In deze zaak heeft de Rechtbank Rotterdam op 26 augustus 2022 uitspraak gedaan in een strafzaak tegen een verdachte die beschuldigd werd van fietsendiefstal met braak. De verdachte, die niet als ingezetene was ingeschreven, was preventief gedetineerd in de PI Rotterdam. Tijdens de zitting op 12 augustus 2022 werd de tenlastelegging besproken, waarbij de officier van justitie, mr. H.J. du Croix, de bewezenverklaring van het ten laste gelegde eiste en de oplegging van de ISD-maatregel voor de duur van twee jaren. De rechtbank heeft vastgesteld dat de verdachte op 2 mei 2022 in Rotterdam een fiets (merk: Gazelle) heeft weggenomen, die toebehoorde aan een onbekend gebleven persoon, door middel van verbreking.
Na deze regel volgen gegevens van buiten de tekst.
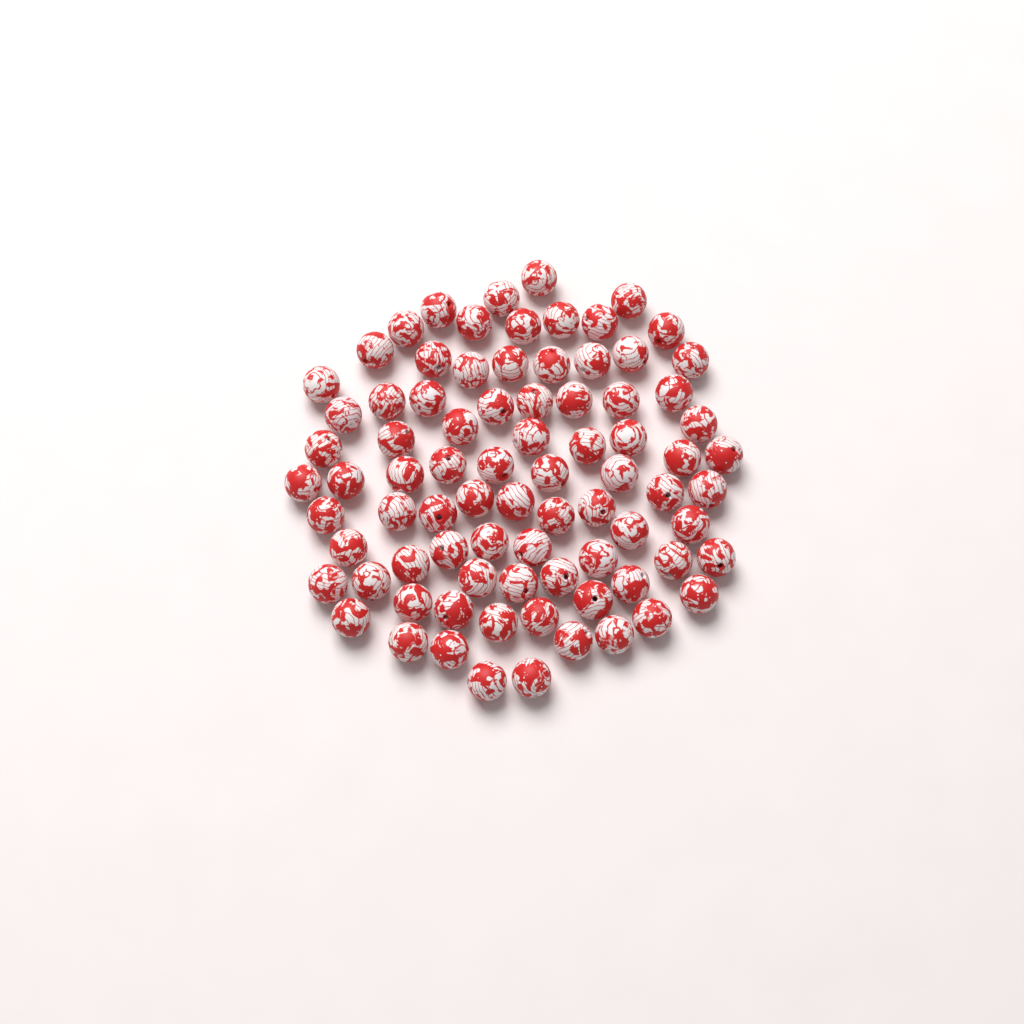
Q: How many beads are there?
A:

De rechtbank heeft het verweer van de raadsman verworpen, die vrijspraak bepleitte op basis van het argument dat niet was komen vast te staan dat de fiets aan een ander toebehoorde. De rechtbank oordeelde dat de fiets, die in een fietsstalling nabij het Centraal Station in Rotterdam stond, niet als 'res nullius' kon worden beschouwd. De verdachte had verklaard dat hij de fiets had weggenomen en dat deze niet aan hem toebehoorde. De rechtbank concludeerde dat er voldoende bewijs was dat de verdachte de fiets had gestolen door middel van verbreking, onderbouwd door getuigenverklaringen van politieagenten en de omstandigheden van de vondst van gereedschappen bij de verdachte.
De rechtbank oordeelde dat de verdachte strafbaar was en dat er geen feiten of omstandigheden waren die de strafbaarheid uitsloten. De ISD-maatregel werd opgelegd op basis van de ernst van het feit, de persoonlijke omstandigheden van de verdachte, en het feit dat hij eerder was veroordeeld voor soortgelijke misdrijven. De rechtbank benadrukte dat de veiligheid van de samenleving voorop staat en dat de verdachte een groot risico vormt voor herhaling van strafbare feiten. De rechtbank heeft de verdachte veroordeeld tot een ISD-maatregel van twee jaren.